[Start of Entries provided]

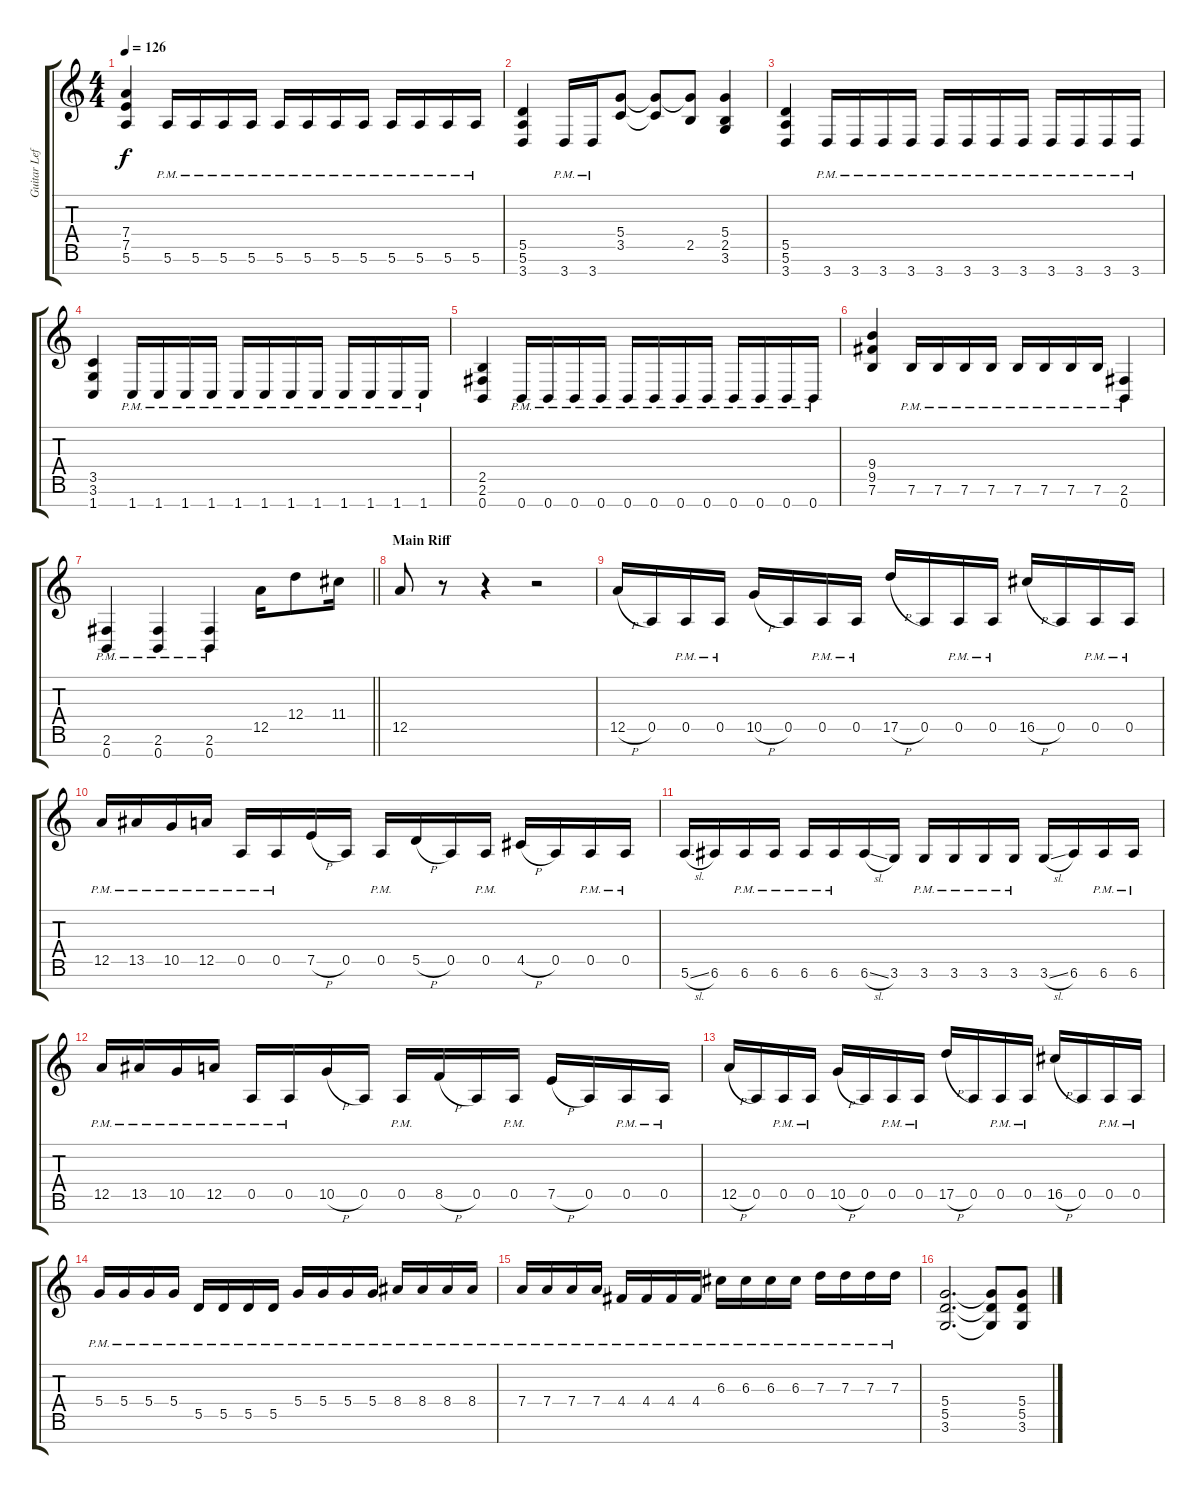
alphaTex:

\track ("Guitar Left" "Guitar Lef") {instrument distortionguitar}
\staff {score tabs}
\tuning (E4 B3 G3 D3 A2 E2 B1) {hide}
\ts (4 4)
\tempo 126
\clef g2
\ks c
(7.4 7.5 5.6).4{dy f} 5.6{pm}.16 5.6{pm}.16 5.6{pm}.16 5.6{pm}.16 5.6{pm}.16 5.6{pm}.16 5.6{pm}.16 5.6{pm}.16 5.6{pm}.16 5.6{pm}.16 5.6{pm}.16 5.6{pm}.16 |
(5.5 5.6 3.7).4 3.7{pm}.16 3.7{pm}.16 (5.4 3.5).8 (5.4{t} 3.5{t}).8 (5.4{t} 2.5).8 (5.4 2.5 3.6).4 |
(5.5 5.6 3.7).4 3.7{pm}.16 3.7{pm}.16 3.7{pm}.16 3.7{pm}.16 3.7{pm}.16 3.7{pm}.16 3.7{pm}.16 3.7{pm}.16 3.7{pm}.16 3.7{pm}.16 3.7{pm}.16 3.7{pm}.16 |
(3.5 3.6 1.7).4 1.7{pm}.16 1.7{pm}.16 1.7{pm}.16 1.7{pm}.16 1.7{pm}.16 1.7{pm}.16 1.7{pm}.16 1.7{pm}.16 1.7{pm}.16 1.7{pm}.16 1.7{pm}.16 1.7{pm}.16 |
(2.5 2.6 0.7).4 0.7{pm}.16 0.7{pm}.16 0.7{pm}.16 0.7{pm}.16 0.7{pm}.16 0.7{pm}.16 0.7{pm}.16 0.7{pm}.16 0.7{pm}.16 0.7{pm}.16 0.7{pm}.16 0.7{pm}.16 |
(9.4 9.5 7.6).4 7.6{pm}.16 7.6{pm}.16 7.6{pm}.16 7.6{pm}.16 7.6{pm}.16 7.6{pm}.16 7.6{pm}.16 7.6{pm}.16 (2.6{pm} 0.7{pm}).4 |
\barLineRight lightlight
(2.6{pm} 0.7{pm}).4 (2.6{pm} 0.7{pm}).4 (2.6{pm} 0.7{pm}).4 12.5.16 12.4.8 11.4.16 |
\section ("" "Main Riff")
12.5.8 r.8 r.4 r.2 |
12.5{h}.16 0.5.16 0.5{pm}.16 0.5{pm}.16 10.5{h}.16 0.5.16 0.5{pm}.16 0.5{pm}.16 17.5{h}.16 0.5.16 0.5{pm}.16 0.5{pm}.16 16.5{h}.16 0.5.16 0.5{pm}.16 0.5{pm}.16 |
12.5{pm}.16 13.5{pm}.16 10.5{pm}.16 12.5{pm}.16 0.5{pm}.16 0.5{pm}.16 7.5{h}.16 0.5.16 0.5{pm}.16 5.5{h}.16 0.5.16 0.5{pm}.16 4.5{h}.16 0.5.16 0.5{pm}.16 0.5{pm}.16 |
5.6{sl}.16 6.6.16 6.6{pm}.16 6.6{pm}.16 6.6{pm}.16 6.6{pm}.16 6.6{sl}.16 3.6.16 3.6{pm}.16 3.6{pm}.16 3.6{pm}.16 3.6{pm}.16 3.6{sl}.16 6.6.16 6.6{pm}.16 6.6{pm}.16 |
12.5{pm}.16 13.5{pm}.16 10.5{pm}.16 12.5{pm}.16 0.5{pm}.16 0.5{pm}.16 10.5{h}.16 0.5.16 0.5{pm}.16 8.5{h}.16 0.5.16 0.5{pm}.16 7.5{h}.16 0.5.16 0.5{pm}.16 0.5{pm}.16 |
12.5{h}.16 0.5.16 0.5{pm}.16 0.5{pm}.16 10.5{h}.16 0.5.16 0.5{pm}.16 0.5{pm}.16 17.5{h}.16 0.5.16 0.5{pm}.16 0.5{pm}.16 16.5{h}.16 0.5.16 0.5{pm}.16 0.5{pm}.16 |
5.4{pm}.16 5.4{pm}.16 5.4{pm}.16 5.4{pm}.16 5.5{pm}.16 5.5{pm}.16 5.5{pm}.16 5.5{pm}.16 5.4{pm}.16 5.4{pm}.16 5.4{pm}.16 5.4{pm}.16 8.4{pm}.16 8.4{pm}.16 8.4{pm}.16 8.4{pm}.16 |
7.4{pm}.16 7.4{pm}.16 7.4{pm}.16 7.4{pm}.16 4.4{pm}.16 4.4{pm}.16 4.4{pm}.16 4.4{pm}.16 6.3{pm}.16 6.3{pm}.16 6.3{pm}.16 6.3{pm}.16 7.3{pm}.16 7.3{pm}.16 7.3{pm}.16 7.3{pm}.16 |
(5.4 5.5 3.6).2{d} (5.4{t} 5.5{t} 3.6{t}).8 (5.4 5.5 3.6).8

[End of Entries provided]

> **Required task**: List each line above that contains the string "Left". Treat uppercase and lowercase letters as different.

> **Task solution**:
\track ("Guitar Left" "Guitar Lef") {instrument distortionguitar}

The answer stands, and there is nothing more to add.